I was one of a number of the Middle Eastern graduate students among the protesters who flooded NYC’s Washington Square Park to oppose the Muslim ban. Protesters hung banners that read, “I am a Muslim, I am a woman, I am a Palestinian immigrant, I am a queer Muslim undocumented immigrant,” and “Drive US imperialism out of the Middle East.” These signs demonstrate that this fight could meaningfully extend beyond national identities and state borders if these signs represent something beyond the liberal logic of identity politics and commodification of activism.
Having been warned that I have to be careful about joining the protests or what I am writing these days, I cannot help but think of agency, the dark days following my temporary release from Tehran Evin Prison (nicknamed “Evin University,” due to the number of intellectuals housed there,) and the parallels with 1933, when New York City gave shelter to many leading leftist German intellectuals, who were stripped of their citizenship by the Nazi-regime.

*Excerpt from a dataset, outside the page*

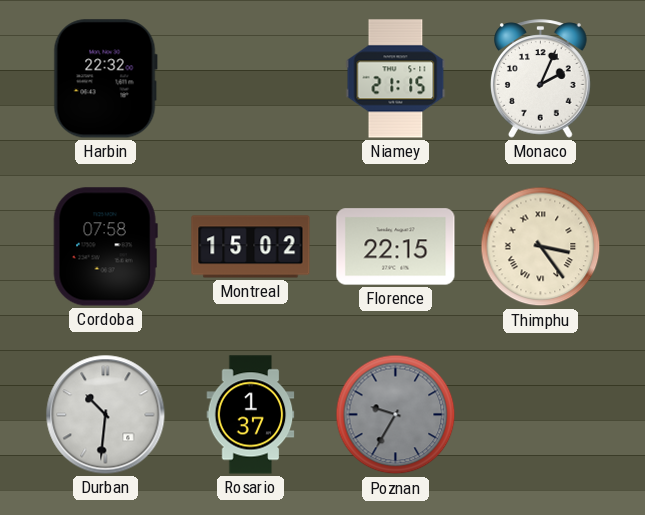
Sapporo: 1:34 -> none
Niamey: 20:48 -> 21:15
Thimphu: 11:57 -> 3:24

While Iranians have voiced frustration with being targeted for exclusion by the new US administration and the beginning of the drum beats of some form of warfare against Iran is evident, the ongoing upheavals show us how in a “globalized” world, states have an additional source of power and a sphere of influence that extends beyond the masculine borders of the nation. Despite being warned against it, I joined New School scholars in the sea of protesters at Union Square. We were chanting, “from Palestine to Mexico, all the borders got to go.” There I saw the visage of Mexican Marxist painter Frida Kahlo in the distance looking at Trump’s border wall, whispering in Persian in my ear, “We did not cross the border. The border crossed us.”